▶ [THE PROBLEM]: The expected answer is the set of lines in the data below between the line holding "25 сентября, 2017" and the line holding "стали интересоваться ТВ", inclusive, written out exactly.

(Page-level text extractions)
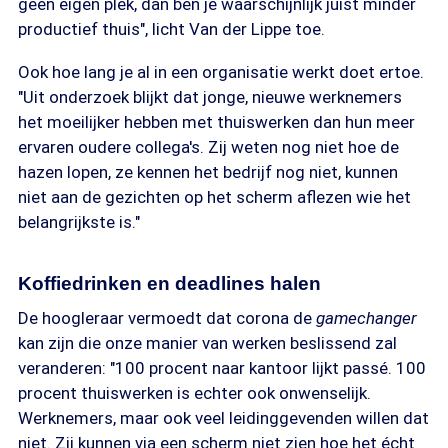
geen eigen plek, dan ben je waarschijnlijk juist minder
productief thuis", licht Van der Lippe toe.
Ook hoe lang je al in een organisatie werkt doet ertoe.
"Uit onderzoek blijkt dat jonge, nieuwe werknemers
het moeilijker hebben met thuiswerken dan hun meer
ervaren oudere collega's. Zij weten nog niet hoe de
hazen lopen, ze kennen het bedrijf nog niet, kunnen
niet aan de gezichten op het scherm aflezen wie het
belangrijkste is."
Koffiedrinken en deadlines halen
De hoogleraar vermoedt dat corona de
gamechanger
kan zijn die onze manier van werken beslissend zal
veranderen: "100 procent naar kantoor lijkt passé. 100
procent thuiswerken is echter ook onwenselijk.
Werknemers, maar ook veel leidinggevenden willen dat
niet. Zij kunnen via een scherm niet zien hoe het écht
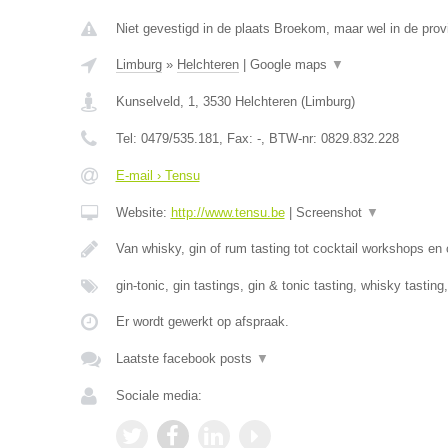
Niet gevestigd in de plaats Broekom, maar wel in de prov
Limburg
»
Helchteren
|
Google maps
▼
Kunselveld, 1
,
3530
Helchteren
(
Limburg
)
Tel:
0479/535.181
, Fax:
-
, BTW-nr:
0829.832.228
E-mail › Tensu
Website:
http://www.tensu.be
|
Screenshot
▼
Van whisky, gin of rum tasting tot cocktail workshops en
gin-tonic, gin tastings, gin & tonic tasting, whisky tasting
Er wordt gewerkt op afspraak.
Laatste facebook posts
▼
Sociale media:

* * *

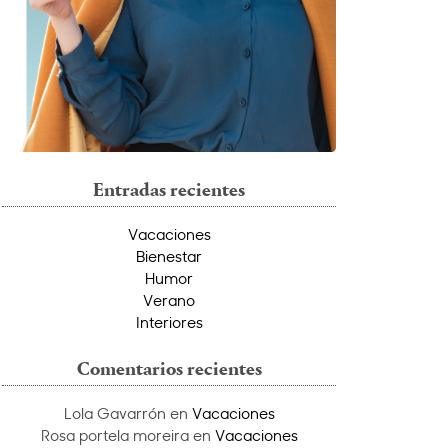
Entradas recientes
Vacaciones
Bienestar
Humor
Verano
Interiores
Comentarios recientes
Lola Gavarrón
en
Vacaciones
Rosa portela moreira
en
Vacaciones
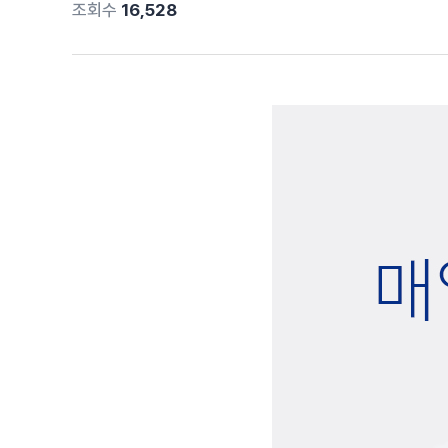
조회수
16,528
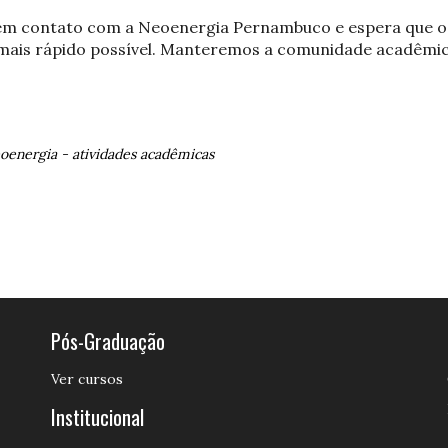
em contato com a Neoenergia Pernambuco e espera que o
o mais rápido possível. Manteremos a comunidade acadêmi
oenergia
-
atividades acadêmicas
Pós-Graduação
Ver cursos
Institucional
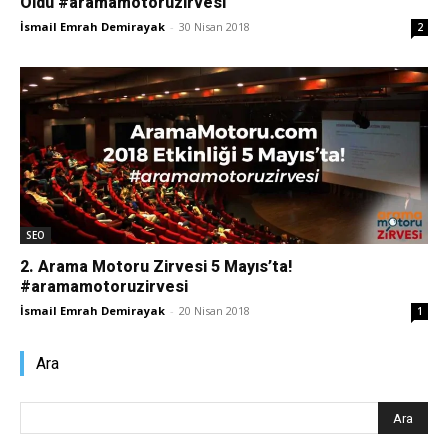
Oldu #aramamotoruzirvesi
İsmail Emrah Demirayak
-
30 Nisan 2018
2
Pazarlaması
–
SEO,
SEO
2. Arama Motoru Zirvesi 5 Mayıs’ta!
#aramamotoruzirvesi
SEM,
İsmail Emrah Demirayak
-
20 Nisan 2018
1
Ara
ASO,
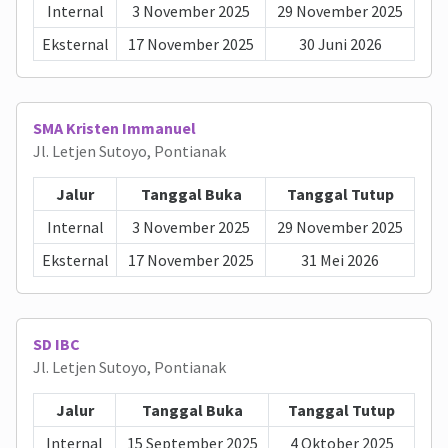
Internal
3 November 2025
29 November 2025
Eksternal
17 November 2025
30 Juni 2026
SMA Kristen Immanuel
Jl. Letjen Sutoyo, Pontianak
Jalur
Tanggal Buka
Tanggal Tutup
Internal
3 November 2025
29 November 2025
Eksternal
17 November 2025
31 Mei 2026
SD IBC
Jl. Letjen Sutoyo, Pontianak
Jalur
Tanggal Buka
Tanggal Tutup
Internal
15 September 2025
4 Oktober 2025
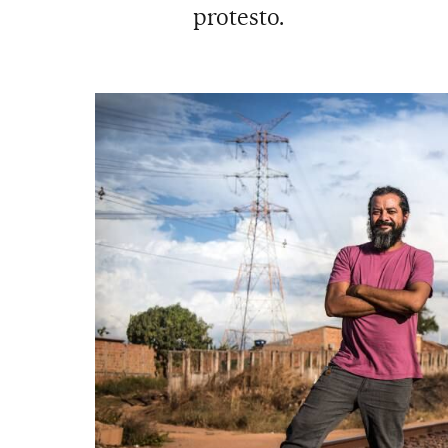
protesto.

...

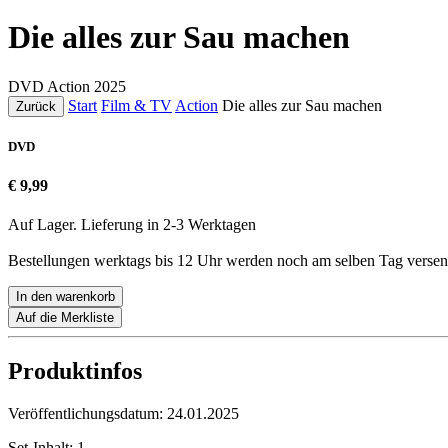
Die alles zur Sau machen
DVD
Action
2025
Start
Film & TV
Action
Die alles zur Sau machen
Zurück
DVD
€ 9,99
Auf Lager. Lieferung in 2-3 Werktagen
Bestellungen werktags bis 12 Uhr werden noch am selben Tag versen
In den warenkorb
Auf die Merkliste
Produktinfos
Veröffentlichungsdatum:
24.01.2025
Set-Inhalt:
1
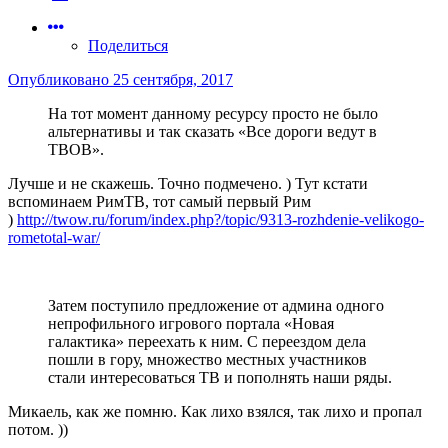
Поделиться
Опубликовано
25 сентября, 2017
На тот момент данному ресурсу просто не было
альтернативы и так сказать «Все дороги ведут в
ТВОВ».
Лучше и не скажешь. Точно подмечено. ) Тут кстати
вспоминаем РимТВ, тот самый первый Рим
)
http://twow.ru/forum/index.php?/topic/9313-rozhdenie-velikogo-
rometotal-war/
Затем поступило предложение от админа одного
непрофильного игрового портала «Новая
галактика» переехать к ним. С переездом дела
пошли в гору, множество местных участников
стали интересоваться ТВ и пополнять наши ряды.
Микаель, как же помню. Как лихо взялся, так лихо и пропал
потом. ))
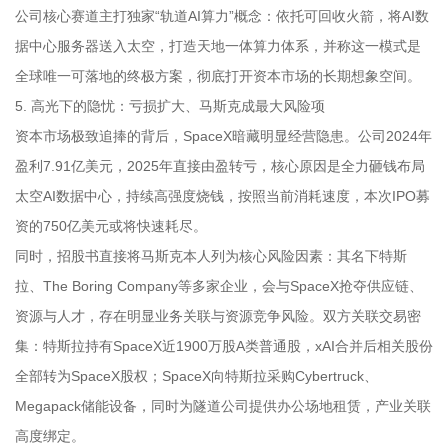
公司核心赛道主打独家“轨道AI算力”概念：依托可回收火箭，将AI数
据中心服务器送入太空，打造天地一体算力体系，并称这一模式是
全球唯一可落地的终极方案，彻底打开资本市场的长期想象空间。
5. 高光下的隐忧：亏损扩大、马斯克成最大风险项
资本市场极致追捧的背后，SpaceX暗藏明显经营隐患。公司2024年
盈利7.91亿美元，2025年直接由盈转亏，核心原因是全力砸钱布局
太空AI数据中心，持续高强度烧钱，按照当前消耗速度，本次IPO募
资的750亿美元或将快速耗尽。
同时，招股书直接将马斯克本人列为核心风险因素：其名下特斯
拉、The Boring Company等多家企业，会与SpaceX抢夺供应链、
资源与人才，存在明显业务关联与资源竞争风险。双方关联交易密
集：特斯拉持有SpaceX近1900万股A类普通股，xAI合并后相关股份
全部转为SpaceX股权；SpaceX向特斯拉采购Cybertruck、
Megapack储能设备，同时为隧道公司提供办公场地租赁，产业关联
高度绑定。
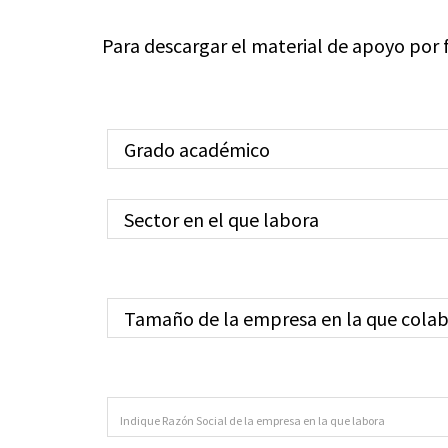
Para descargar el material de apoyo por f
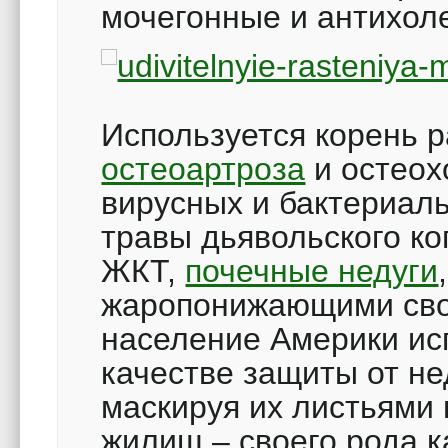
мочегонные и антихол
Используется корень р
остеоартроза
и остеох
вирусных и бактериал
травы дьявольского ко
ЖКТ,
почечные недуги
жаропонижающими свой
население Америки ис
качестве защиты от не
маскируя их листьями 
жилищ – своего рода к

▶ [EXPECTED OUTPUT]:
25 сентября, 2017
На тот момент данному ресурсу просто не было
альтернативы и так сказать «Все дороги ведут в
ТВОВ».
Лучше и не скажешь. Точно подмечено. ) Тут кстати
вспоминаем РимТВ, тот самый первый Рим
)
http://twow.ru/forum/index.php?/topic/9313-rozhdenie-velikogo-
rometotal-war/
Затем поступило предложение от админа одного
непрофильного игрового портала «Новая
галактика» переехать к ним. С переездом дела
пошли в гору, множество местных участников
стали интересоваться ТВ и пополнять наши ряды.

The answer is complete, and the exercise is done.